If you have news to share, comments or suggestions about Findings, we want to hear from you. Send us your news by clicking here.
Focus on Science: Andrew Herr, PhD
Published April 2011
Focus on Science is a column highlighting basic scientists at the University of Cincinnati and their latest research. To suggest a basic scientist to be featured, please email email@example.com.
Andrew Herr, PhD, is a professor of molecular genetics, biochemistry and microbiology and a structural biology expert. He received his bachelor’s degree in biomedical chemistry from Oral Roberts University in Tulsa, Okla., and his PhD in molecular biophysics from Washington University School of Medicine in St. Louis.
He completed postdoctoral fellowships at Washington University and California Institute of Technology, where he was a Damon Runyon Cancer Research Fellow. He joined UC’s faculty in 2003 as an Ohio Eminent Scholar in Structural Biology. He leads a lab in the CARE/Crawley Building.
Why did you come to UC and what brought you here?
"I was recruited to UC as an Ohio Eminent Scholar to start a program in X-ray crystallography at the College of Medicine. My wife and I are originally from the Midwest, so we were pleased to come to a great institution here in Cincinnati. I really enjoy the collaborative spirit, wonderful colleagues and great facilities available here at UC.” Share a bit about your current research focus.
"My lab uses techniques of biophysical chemistry and X-ray crystallography to tease apart the molecular details of how proteins work.
One part of my lab works on immune-type receptors and antibodies implicated in autoimmune disease and thrombosis. The other group studies bacterial pathogenesis, in particular the molecular basis for biofilm formation.
Biofilms are communities of bacteria that grow on a surface and secrete a slimy matrix; the bacteria within the biofilm are highly resistant to antibiotic treatment or immune responses.” What implications might your research have on patient care?
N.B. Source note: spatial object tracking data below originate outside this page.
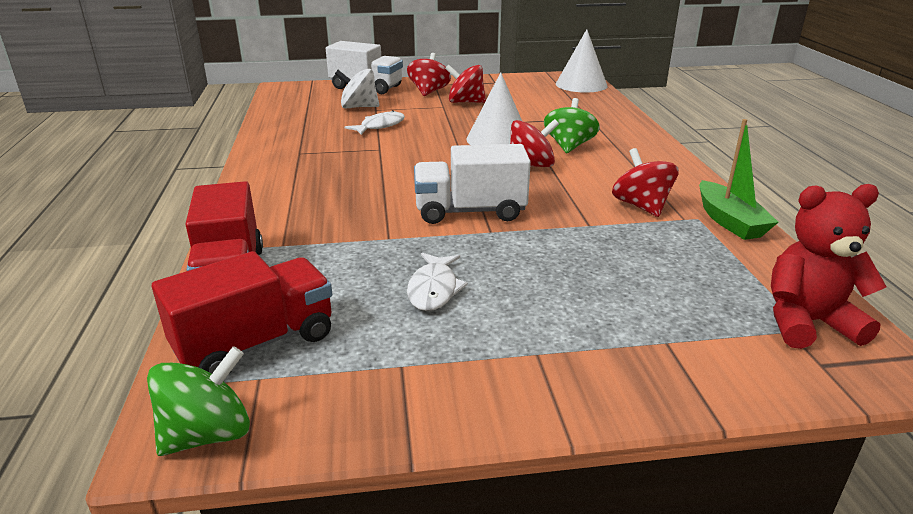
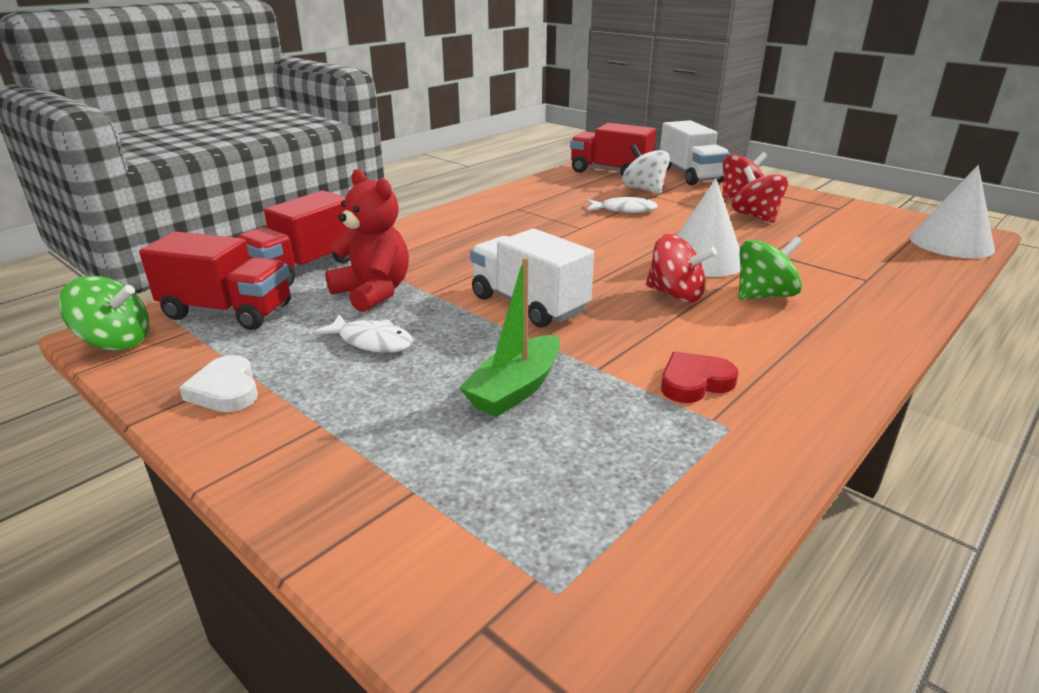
camera: 50 degrees right, 0 degrees up
white fish [407,253,468,311] -> white fish turned 120 degrees counterclockwise [312,314,413,353]
red spinning top [612,148,679,217] -> red heart [661,351,739,403]
green boat [699,119,778,240] -> green boat moved to [459,257,560,417]
red teddy bear [771,184,887,349] -> red teddy bear moved to [325,169,409,312]
none -> white heart [179,355,258,412]
none -> red truck [570,123,656,176]

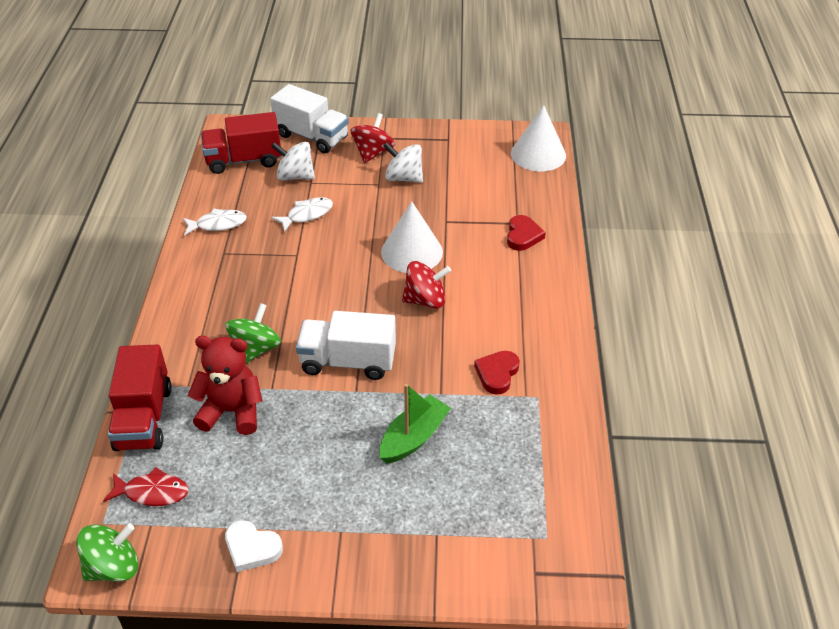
camera: 40 degrees left, 15 degrees up
red truck [139,232,291,330] -> red fish [103,467,188,506]
white fish [312,314,413,353] -> white fish moved to [183,208,247,236]
green boat [459,257,560,417] -> green boat turned 135 degrees counterclockwise [380,384,451,463]
red spinning top [732,166,788,223] -> white spinning top [384,142,423,183]
green spinning top [739,236,802,300] -> green spinning top moved to [225,303,281,364]
none -> red heart [507,215,546,251]

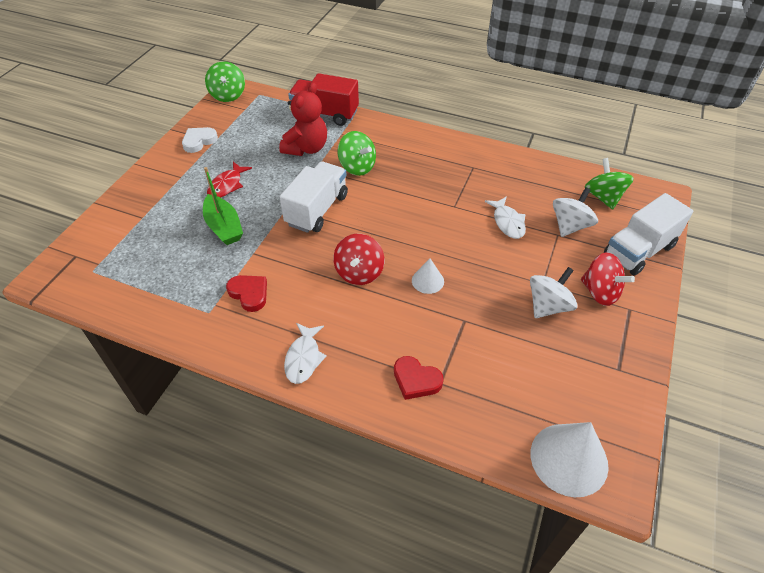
camera: 110 degrees right, 5 degrees up
red fish [103,467,188,506] -> red fish moved to [207,162,252,198]
white fish [183,208,247,236] -> white fish moved to [284,323,327,384]
red truck [201,112,281,174] -> green spinning top [585,158,634,210]
white cone [381,201,443,273] -> white cone [412,259,444,294], size x0.53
"Staph bacteria are responsible for some really terrible hospital-acquired infections, especially when biofilms are involved.
For example, if Staphylococcus epidermidis bacteria form biofilms on implanted medical devices, this results in recurrent, hard-to-treat, antibiotic-resistant infections.
We have found that zinc ions are critical for intercellular adhesion in these biofilms; a family of cell-surface bacterial proteins requires the zinc in order to self-assemble and hold the cells together in a growing biofilm.
Removal of zinc by use of various chelators [compounds that combine with metals] can completely inhibit the formation of Staph biofilms. We are working on bringing this discovery to the clinic to help prevent hospital-acquired, biofilm-related infections.”
Tell us a bit about yourself. What are your hobbies and interests?
"Most of my free time is spent with my family—we have two boys, ages 9 and 3. We do a lot of Lego building, reading, playing ball and discussing science, dinosaurs and ‘Star Wars.’ We’re active in our church, and I enjoy digital photography and reading medieval literature in my spare time.”